[Supplied data Boundary: Start]

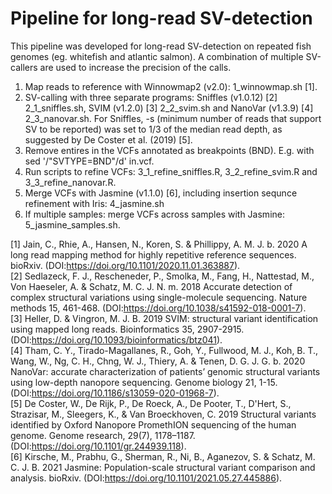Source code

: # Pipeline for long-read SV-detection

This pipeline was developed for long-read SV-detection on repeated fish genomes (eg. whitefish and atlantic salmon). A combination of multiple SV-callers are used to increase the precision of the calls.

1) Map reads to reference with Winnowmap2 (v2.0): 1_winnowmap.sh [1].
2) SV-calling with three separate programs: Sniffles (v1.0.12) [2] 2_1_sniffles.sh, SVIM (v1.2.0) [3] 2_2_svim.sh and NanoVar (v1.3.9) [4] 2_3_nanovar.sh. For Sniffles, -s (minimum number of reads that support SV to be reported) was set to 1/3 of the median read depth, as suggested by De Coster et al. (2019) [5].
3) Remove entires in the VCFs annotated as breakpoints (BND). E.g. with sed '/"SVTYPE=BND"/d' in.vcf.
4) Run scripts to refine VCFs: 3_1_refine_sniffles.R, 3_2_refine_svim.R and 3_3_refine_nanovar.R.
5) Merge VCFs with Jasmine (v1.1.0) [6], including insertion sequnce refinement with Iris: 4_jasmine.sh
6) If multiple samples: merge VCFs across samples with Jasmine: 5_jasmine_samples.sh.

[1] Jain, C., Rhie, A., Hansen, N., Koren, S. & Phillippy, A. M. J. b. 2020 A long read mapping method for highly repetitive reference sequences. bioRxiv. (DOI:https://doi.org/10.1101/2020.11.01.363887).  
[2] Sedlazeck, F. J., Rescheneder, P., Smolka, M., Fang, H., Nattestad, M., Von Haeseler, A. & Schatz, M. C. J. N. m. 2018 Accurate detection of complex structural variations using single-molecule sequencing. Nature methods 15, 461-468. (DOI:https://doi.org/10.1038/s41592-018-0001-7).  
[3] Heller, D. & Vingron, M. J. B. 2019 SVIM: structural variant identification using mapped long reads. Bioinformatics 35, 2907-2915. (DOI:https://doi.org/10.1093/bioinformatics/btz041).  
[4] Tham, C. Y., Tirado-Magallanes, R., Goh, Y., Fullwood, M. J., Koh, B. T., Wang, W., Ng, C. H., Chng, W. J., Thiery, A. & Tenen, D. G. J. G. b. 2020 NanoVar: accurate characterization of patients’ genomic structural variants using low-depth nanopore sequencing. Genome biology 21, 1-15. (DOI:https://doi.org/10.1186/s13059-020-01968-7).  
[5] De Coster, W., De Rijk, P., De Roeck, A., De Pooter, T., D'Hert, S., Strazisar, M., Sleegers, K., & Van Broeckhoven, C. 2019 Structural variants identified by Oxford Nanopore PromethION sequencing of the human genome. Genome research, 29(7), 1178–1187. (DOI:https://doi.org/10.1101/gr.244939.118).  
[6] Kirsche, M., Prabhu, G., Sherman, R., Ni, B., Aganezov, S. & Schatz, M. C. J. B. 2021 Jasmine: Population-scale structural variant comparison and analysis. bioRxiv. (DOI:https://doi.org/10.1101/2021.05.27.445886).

[Supplied data Boundary: End]
[Supplied data Boundary: Start]

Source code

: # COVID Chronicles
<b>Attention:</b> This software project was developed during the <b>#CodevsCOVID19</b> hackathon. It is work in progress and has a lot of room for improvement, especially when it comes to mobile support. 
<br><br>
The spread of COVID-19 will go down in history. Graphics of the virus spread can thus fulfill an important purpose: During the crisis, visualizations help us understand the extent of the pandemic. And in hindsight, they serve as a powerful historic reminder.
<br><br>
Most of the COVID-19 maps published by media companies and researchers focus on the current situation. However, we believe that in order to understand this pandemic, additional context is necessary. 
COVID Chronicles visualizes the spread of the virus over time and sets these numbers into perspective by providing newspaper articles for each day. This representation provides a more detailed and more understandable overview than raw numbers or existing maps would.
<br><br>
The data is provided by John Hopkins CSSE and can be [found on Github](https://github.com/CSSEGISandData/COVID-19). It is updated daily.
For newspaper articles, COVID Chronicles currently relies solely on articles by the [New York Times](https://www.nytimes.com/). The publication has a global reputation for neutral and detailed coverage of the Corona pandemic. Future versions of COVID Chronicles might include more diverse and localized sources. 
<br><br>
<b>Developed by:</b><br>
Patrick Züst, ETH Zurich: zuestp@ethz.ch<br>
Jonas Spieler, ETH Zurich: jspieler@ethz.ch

[Supplied data Boundary: End]

Your task :: Filter the entries and copy out every line with the word "reference".

Answer box ::
1) Map reads to reference with Winnowmap2 (v2.0): 1_winnowmap.sh [1].
[1] Jain, C., Rhie, A., Hansen, N., Koren, S. & Phillippy, A. M. J. b. 2020 A long read mapping method for highly repetitive reference sequences. bioRxiv. (DOI:https://doi.org/10.1101/2020.11.01.363887).  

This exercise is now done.